SUPPLIED RECORDS:

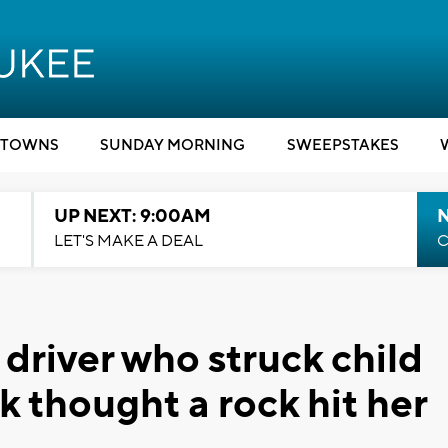
TOWNS
SUNDAY MORNING
SWEEPSTAKES
UP NEXT: 9:00AM
LET'S MAKE A DEAL
C
 driver who struck child
 thought a rock hit her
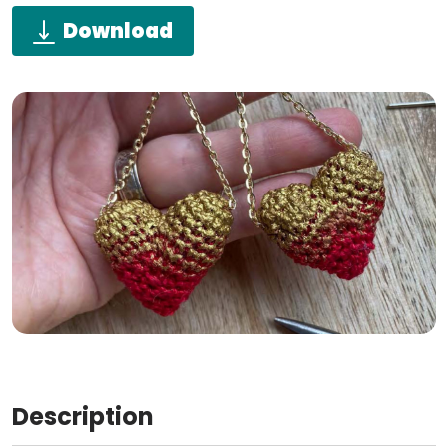
Download
Description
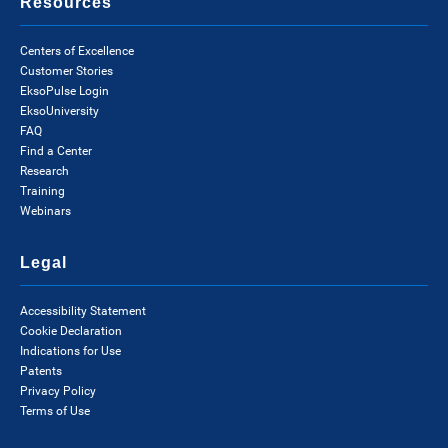
Resources
Centers of Excellence
Customer Stories
EksoPulse Login
EksoUniversity
FAQ
Find a Center
Research
Training
Webinars
Legal
Accessibility Statement
Cookie Declaration
Indications for Use
Patents
Privacy Policy
Terms of Use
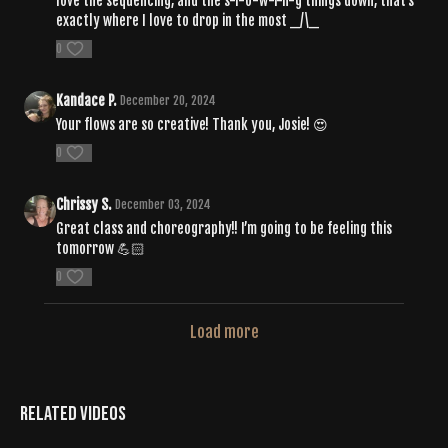
love the sequencing, and the s-l-o-w-i-n-g things down, that's
exactly where I love to drop in the most _/\_
0
Kandace P.
December 20, 2024
Your flows are so creative! Thank you, Josie! 😍
0
Chrissy S.
December 03, 2024
Great class and choreography!! I’m going to be feeling this
tomorrow 💪🏻
0
Load more
Related Videos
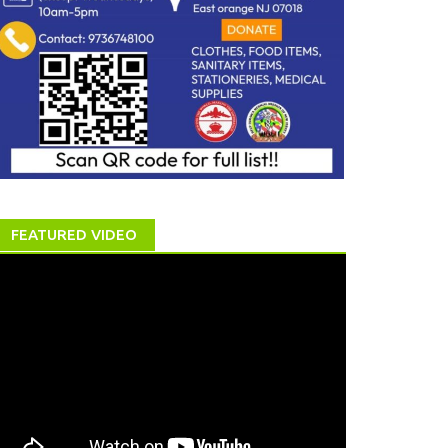
FEATURED VIDEO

YOUR ASSIGNMENT: Once the line with "Terms of Use" is found, output it and every line after it through the end of the listing, exactly, without pictures.

COMPLETED TASK:
Terms of Use
love the sequencing, and the s-l-o-w-i-n-g things down, that's
exactly where I love to drop in the most _/\_
0
Kandace P.
December 20, 2024
Your flows are so creative! Thank you, Josie! 😍
0
Chrissy S.
December 03, 2024
Great class and choreography!! I’m going to be feeling this
tomorrow 💪🏻
0
Load more
Related Videos
FEATURED VIDEO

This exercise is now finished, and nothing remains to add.